- JOBS -
1 - In the peer-review report, how many items does the reviewer say node 4 in Figure 6 has?
2 - Continue the peer-review report from the point where it stops.

- EXCERPTED PASSAGE -
───

Next Article in Journal
How to Make a Sustainable Manufacturing Process: A High-Commitment HRM System
Previous Article in Journal
A Comparative Study of Cross-Border and Domestic Acquisition Performances in the South Korean M&A Market: Testing the Two Competing Theories of Culture
 
 
Article
Peer-Review Record

Using Decision Tree to Predict Response Rates of Consumer Satisfaction, Attitude, and Loyalty Surveys

Sustainability 2019, 11(8), 2306; https://doi.org/10.3390/su11082306
by Jian Han 1, Miaodan Fang 1, Shenglu Ye 1, Chuansheng Chen 2, Qun Wan 3,* and Xiuying Qian 1,*
Reviewer 1: Anonymous
Reviewer 2: Anonymous
Reviewer 3: Anonymous
Sustainability 2019, 11(8), 2306; https://doi.org/10.3390/su11082306
Submission received: 21 March 2019 / Revised: 12 April 2019 / Accepted: 15 April 2019 / Published: 17 April 2019

Round 1

Reviewer 1 Report

I found this an interesting and generally well-presented analysis of a topic which is important in research practice. I do think however that much more analysis could have been undertaken.

Major Points

1) The dependent variable (response rate) is quantitative, but the decision was taken to dichotomise it. Why? Why not carry out regression tree analysis with the actual response rate as dependent variable?

2) Even granted the decision to dichotomise, it is not obvious to me that the 50% cut-off (albeit close to the mean) is justified. Many important surveys demand 70% response. At least, different cut-offs could have been tried.

3) Regression/classification tree methodology generally uses "pruning" to avoid over-fitting. This does not appear to have been done. Pruning might have removed the split of node 4 in Figure 6, which has only 8 items. Suggesting a critical length of 20 items may well be over-interpreting the results.


Other points

4) Training and test sets can be employed with any statistical prediction methodology, so it is slightly misleading to emphasise their use as an advantage of trees.

5) Why merge the telephone and online survey modes? One has personal contact, the other doesn't, which is a big difference.

6) The logistic regression model (or linear regression if a quantitative dependent variable is used) could be presented, to show which factors are significant in that analysis, for comparison.

7) In Tables 1 and 2, the symbols "a", "b" etc. need to be superscript everywhere they are used.

8) In Table 2, "d" and "e" footnotes are the wrong way round. (There is no need to use d and e, they could have been a and b.) Also, these two definitions are unclear. There is nothing in the text to explain to the reader what "identified relevant information" means.

9) Write "p<0.001" rather than "p=0.000"

10) Correct the spelling of "invitation" in "Direct invitation" in Figures 4 and 6.

11) Line 122: "have" not "has"

───

- DATASET CONTENT -
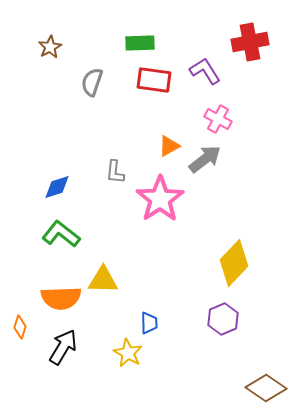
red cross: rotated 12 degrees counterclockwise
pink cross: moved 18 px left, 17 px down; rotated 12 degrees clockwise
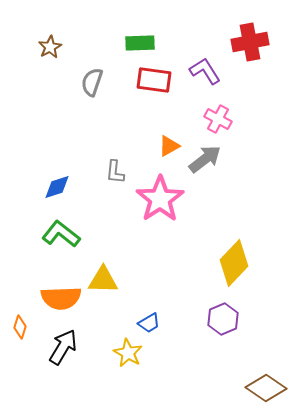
blue trapezoid: rotated 60 degrees clockwise
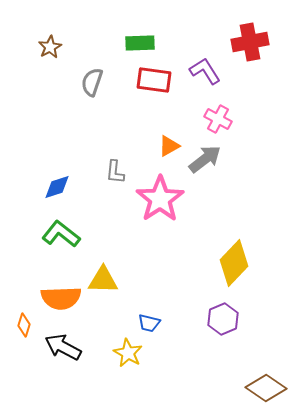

───

- ANSWERS -
1 - 8 items

2 -
Author Response

Major Points

1)     The dependent variable (response rate) is quantitative, but the decision was taken to dichotomise it. Why? Why not carry out regression tree analysis with the actual response rate as dependent variable?

Following this and other reviewers’ helpful suggestion, we have added a regression tree analysis (see below for our justification for keeping the original analysis and the reasons for selecting 50% as a cutoff point). We used all attributes to construct a decision tree regression model to predict response rate. Classification and Regression Tree (C&RT) algorithm implemented in IBM SPSS Modeler 18.0 was used to construct the prediction model. The data were divided into the training set (80%) and the test set (20%). Results showed that the linear correlation coefficient between the predicted values of decision tree regression model and actual values was 0.722 in the training set and the linear correlation coefficient was 0.578 in the test set.

Of all the predictors, direct invitation had by far the highest importance. Mode of data collection, confidentiality, relevance of topics, type of survey sponsors, and questionnaire length had similar levels of importance. To simplify the decision tree model and avoid overfitting, the decision tree was pruned.


2)     Even granted the decision to dichotomise, it is not obvious to me that the 50% cut-off (albeit close to the mean) is justified. Many important surveys demand 70% response. At least, different cut-offs could have been tried.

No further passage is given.